Treasury “is totally dominated by Wall Street investment bankers” and “cannot be relied on to objectively assess” the impact of government policy on the financial industry, Allison wrote in a Sept. 23 letter to Congress. The letter was verified by Bob Denham, a spokesman for BB&T, North Carolina’s third- largest bank...

“The theory here is that the Fed has destroyed its balance sheet by taking on increasingly large chunks of non performing assets (the “toxic waste” made from mortgage-backed securities and the like) in exchange for loans of “real” cash to banks that may still end up not repaying them.

It is effectively “broke.” This is not what is supposed to happen to a central bank, which can print money without restriction, so let me explain what this means: it can no longer help the banks in a non-inflationary way. In order to take on more toxic collateral from the banks, it would need to actually print money, which would immediately be visible and would be seen as very inflationary.”

“So this is a desperate gamble by Paulson and Bernanke to avoid the run on the dollar that would be triggered by direct cash creation.”

Every year thousands of firms fail. 4/5’s of all restaurants fail within 5 years, yet we aren’t bailing out the restaurant industry.
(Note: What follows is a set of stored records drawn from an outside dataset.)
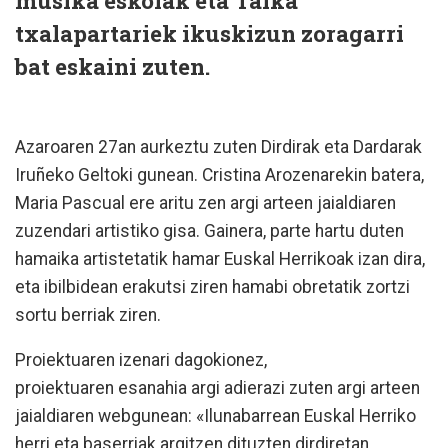
musika eskolak eta Talka
txalapartariek ikuskizun zoragarri
bat eskaini zuten.
Azaroaren 27an aurkeztu zuten Dirdirak eta Dardarak
Iruñeko Geltoki gunean. Cristina Arozenarekin batera,
Maria Pascual ere aritu zen argi arteen jaialdiaren
zuzendari artistiko gisa. Gainera, parte hartu duten
hamaika artistetatik hamar Euskal Herrikoak izan dira,
eta ibilbidean erakutsi ziren hamabi obretatik zortzi
sortu berriak ziren.
Proiektuaren izenari dagokionez,
proiektuaren esanahia argi adierazi zuten argi arteen
jaialdiaren webgunean: «Ilunabarrean Euskal Herriko
herri eta baserriak argitzen dituzten dirdiretan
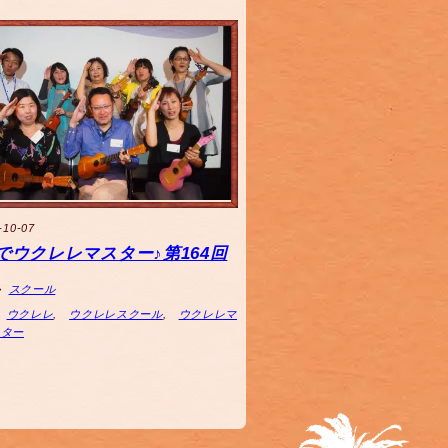
-10-07
でウクレレマスター♪第164回
スクール
ウクレレ
,
ウクレレスクール
,
ウクレレマ
スター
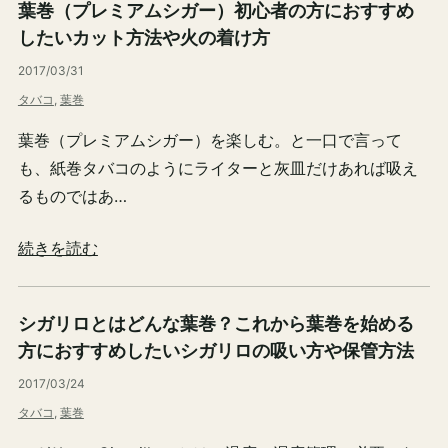
葉巻（プレミアムシガー）初心者の方におすすめ
したいカット方法や火の着け方
2017/03/31
タバコ
, 
葉巻
葉巻（プレミアムシガー）を楽しむ。と一口で言って
も、紙巻タバコのようにライターと灰皿だけあれば吸え
るものではあ…
続きを読む
シガリロとはどんな葉巻？これから葉巻を始める
方におすすめしたいシガリロの吸い方や保管方法
2017/03/24
タバコ
, 
葉巻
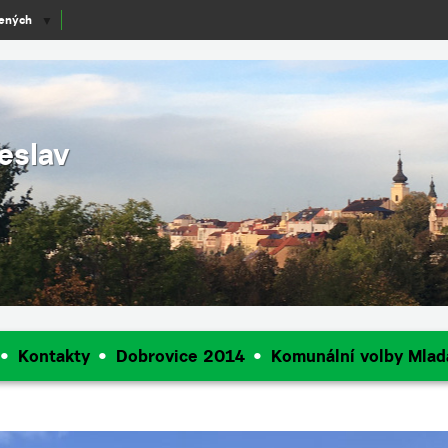
lených
▼
eslav
Kontakty
Dobrovice 2014
Komunální volby Mlad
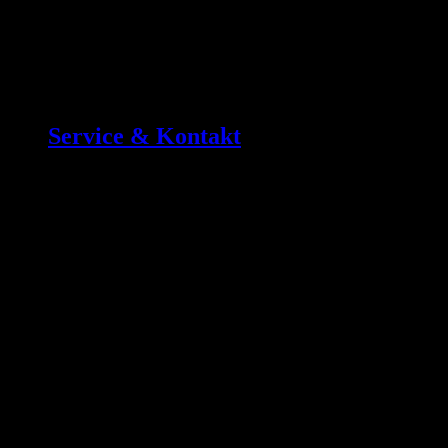
Service & Kontakt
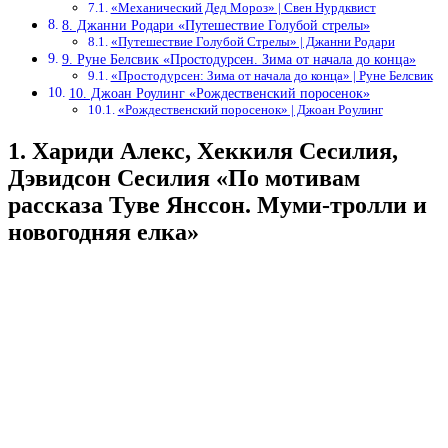
«Механический Дед Мороз» | Свен Нурдквист
8. Джанни Родари «Путешествие Голубой стрелы»
«Путешествие Голубой Стрелы» | Джанни Родари
9. Руне Белсвик «Простодурсен. Зима от начала до конца»
«Простодурсен: Зима от начала до конца» | Руне Белсвик
10. Джоан Роулинг «Рождественский поросенок»
«Рождественский поросенок» | Джоан Роулинг
1. Хариди Алекс, Хеккиля Сесилия,
Дэвидсон Сесилия «По мотивам
рассказа Туве Янссон. Муми-тролли и
новогодняя елка»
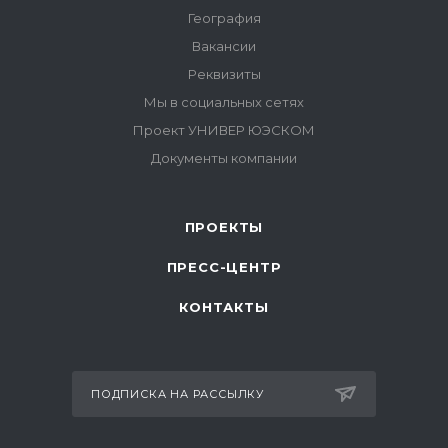
ПРОЕКТЫ
ПРЕСС-ЦЕНТР
КОНТАКТЫ
ПОДПИСКА НА РАССЫЛКУ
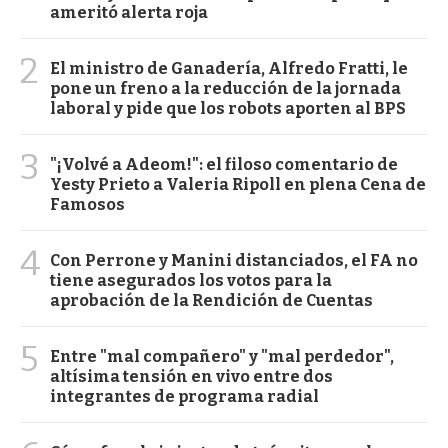
ameritó alerta roja
2
El ministro de Ganadería, Alfredo Fratti, le
pone un freno a la reducción de la jornada
laboral y pide que los robots aporten al BPS
3
"¡Volvé a Adeom!": el filoso comentario de
Yesty Prieto a Valeria Ripoll en plena Cena de
Famosos
4
Con Perrone y Manini distanciados, el FA no
tiene asegurados los votos para la
aprobación de la Rendición de Cuentas
5
Entre "mal compañero" y "mal perdedor",
altísima tensión en vivo entre dos
integrantes de programa radial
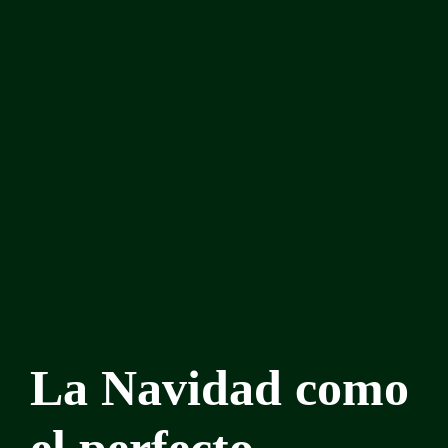
La Navidad como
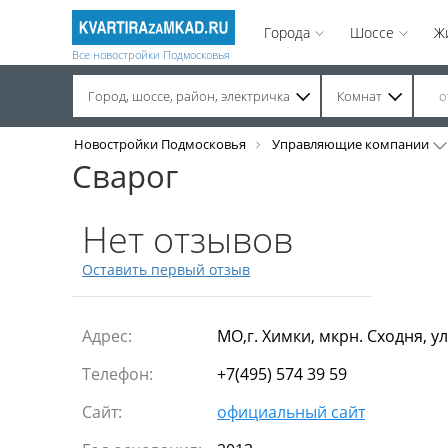
Города
Шоссе
Ж
Все новостройки Подмосковья
Город, шоссе, район, электричка
Комнат
Строительство завершено. Продажа на вторичном рынке.
Новостройки Подмосковья
Управляющие компании
Сварог
Нет отзывов
Оставить первый отзыв
Адрес:
МО,г. Химки, мкрн. Сходня, ул
Телефон:
+7(495) 574 39 59
Сайт:
официальный сайт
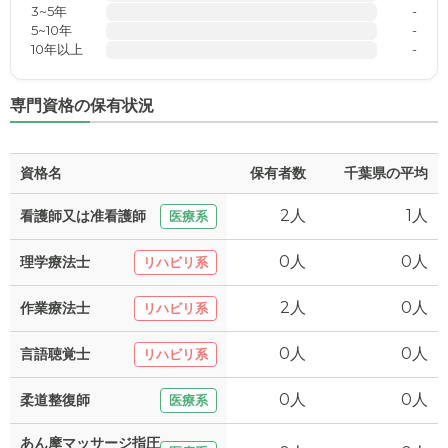
3~5年
-
5~10年
-
10年以上
-
専門資格の保有状況
資格名
保有者数
千葉県の平均
2人
1人
看護師又は准看護師
医療系
0人
0人
理学療法士
リハビリ系
2人
0人
作業療法士
リハビリ系
0人
0人
言語聴覚士
リハビリ系
0人
0人
柔道整復師
医療系
あん摩マッサージ指圧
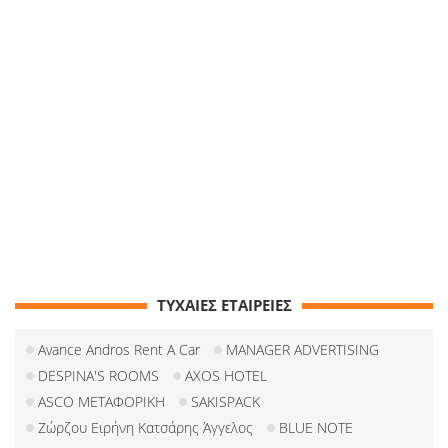
ΤΥΧΑΙΕΣ ΕΤΑΙΡΕΙΕΣ
Avance Andros Rent A Car
MANAGER ADVERTISING
DESPINA'S ROOMS
AXOS HOTEL
ASCO ΜΕΤΑΦΟΡΙΚΗ
SAKISPACK
Ζώρζου Ειρήνη Κατσάρης Άγγελος
BLUE NOTE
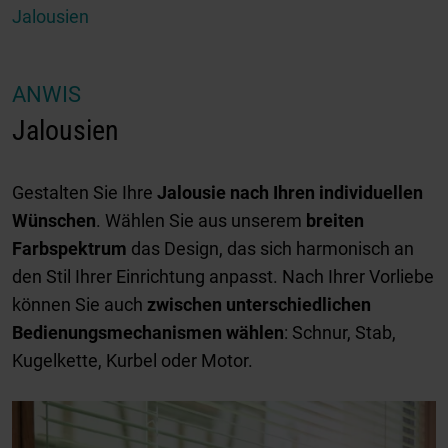
Jalousien
ANWIS
Jalousien
Gestalten Sie Ihre
Jalousie nach Ihren individuellen
Wünschen
. Wählen Sie aus unserem
breiten
Farbspektrum
das Design, das sich harmonisch an
den Stil Ihrer Einrichtung anpasst. Nach Ihrer Vorliebe
können Sie auch
zwischen unterschiedlichen
Bedienungsmechanismen wählen
: Schnur, Stab,
Kugelkette, Kurbel oder Motor.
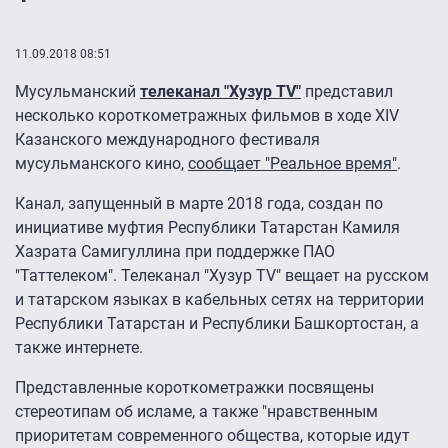
11.09.2018 08:51
Мусульманский
телеканал "Хузур TV"
представил
несколько короткометражных фильмов в ходе XIV
Казанского международного фестиваля
мусульманского кино,
сообщает "Реальное время"
.
Канал, запущенный в марте 2018 года, создан по
инициативе муфтия Республики Татарстан Камиля
Хазрата Самигуллина при поддержке ПАО
"Таттелеком". Телеканал "Хузур TV" вещает на русском
и татарском языках в кабельных сетях на территории
Республики Татарстан и Республики Башкортостан, а
также интернете.
Представленные короткометражки посвящены
стереотипам об исламе, а также "нравственным
приоритетам современного общества, которые идут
The individuals working in the finance industry are some of the nations best and brightest. If they aren’t working in finance, they will find other well paying positions.
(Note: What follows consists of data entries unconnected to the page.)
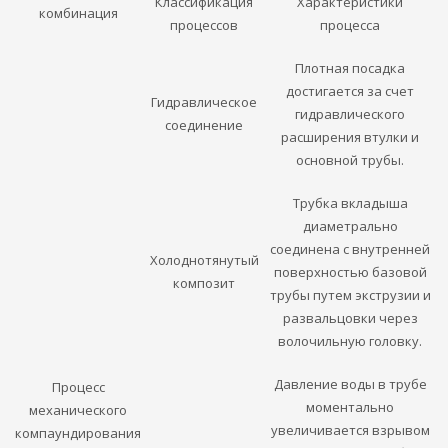
Классификация
Характеристики
комбинация
процессов
процесса
Плотная посадка
достигается за счет
Гидравлическое
гидравлического
соединение
расширения втулки и
основной трубы.
Трубка вкладыша
диаметрально
соединена с внутренней
Холоднотянутый
поверхностью базовой
композит
трубы путем экструзии и
развальцовки через
волочильную головку.
Давление воды в трубе
Процесс
моментально
механического
увеличивается взрывом
компаундирования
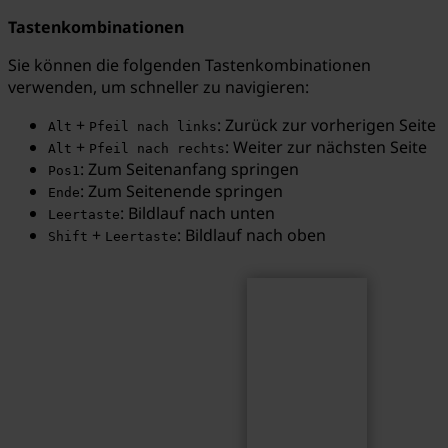
Tastenkombinationen
Sie können die folgenden Tastenkombinationen
verwenden, um schneller zu navigieren:
Suchen
Suchbegriff...
+
: Zurück zur vorherigen Seite
Alt
Pfeil nach links
+
: Weiter zur nächsten Seite
Alt
Pfeil nach rechts
: Zum Seitenanfang springen
Pos1
: Zum Seitenende springen
Ende
: Bildlauf nach unten
Leertaste
+
: Bildlauf nach oben
Shift
Leertaste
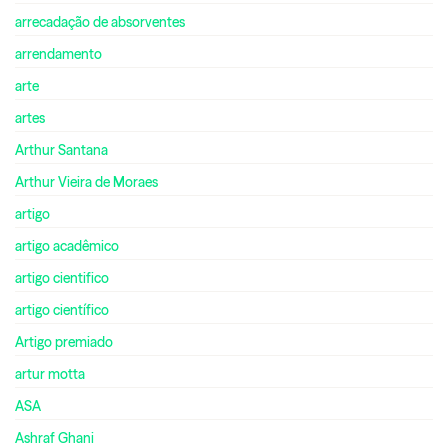
arrecadação de absorventes
arrendamento
arte
artes
Arthur Santana
Arthur Vieira de Moraes
artigo
artigo acadêmico
artigo cientifico
artigo científico
Artigo premiado
artur motta
ASA
Ashraf Ghani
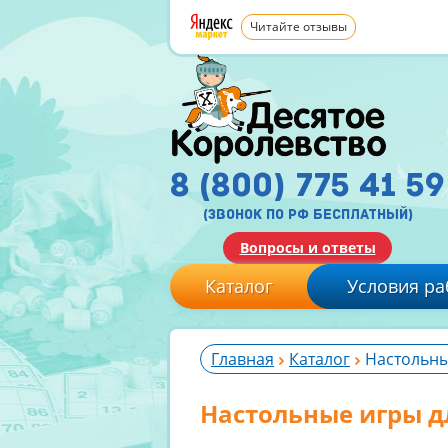
Читайте отзывы
8 (800) 775 41 59
(звонок по рф бесплатный)
Вопросы и ответы
Каталог
Условия ра
Главная
Каталог
Настольны
Настольные игры д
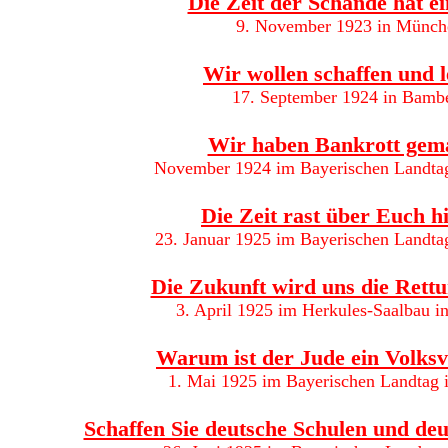
Die Zeit der Schande hat e
9. November 1923 in Münch
Wir wollen schaffen und l
17. September 1924 in Bamb
Wir haben Bankrott gem
November 1924 im Bayerischen Landta
Die Zeit rast über Euch 
23. Januar 1925 im Bayerischen Landt
Die Zukunft wird uns die Rett
3. April 1925 im Herkules-Saalbau i
Warum ist der Jude ein Volks
1. Mai 1925 im Bayerischen Landtag
Schaffen Sie deutsche Schulen und de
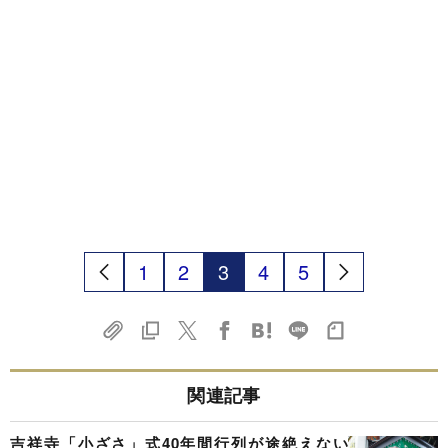
1
2
3
4
5
関連記事
吉祥寺「小ざさ」式40年間行列が途絶えない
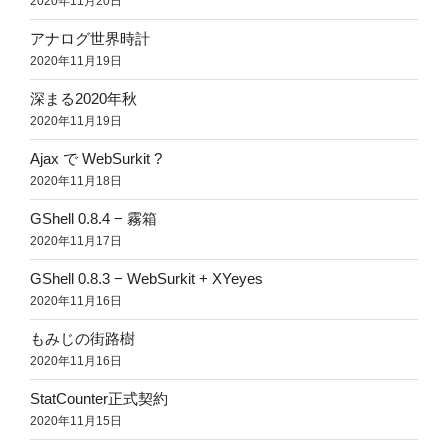
2020年11月20日
アナログ世界時計
2020年11月19日
深まる2020年秋
2020年11月19日
Ajax で WebSurkit ?
2020年11月18日
GShell 0.8.4 − 霧箱
2020年11月17日
GShell 0.8.3 − WebSurkit + XYeyes
2020年11月16日
もみじの街路樹
2020年11月16日
StatCounter正式契約
2020年11月15日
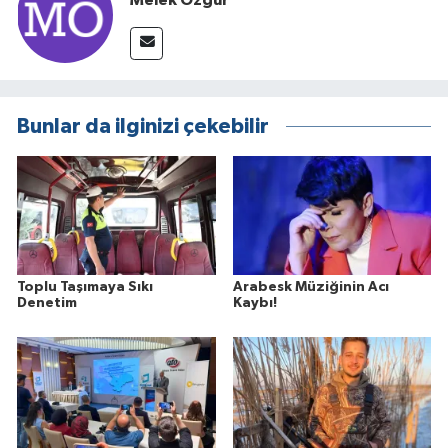
Melek Özgür
Bunlar da ilginizi çekebilir
Toplu Taşımaya Sıkı
Arabesk Müziğinin Acı
Denetim
Kaybı!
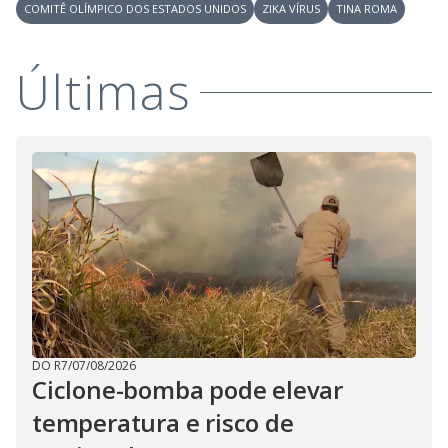
V
d
COMITÊ OLÍMPICO DOS ESTADOS UNIDOS
ZIKA VÍRUS
TINA ROMA
o
i
Últimas
d
e
o
DO R7
/
07/08/2026
Ciclone-bomba pode elevar
temperatura e risco de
700 billion dollars is a tremendous amount of capital. If we add that to the existing national debt, aren’t we just increasing the risk that foreign lenders are going to stop lending to the US and cause a run on the dollar? How much debt to GDP can a country have before foriegn lenders figure that lending to the US is just too big of a risk of not getting paid back either because of default or because they will get paid back by dollars devalued substanially by inflation?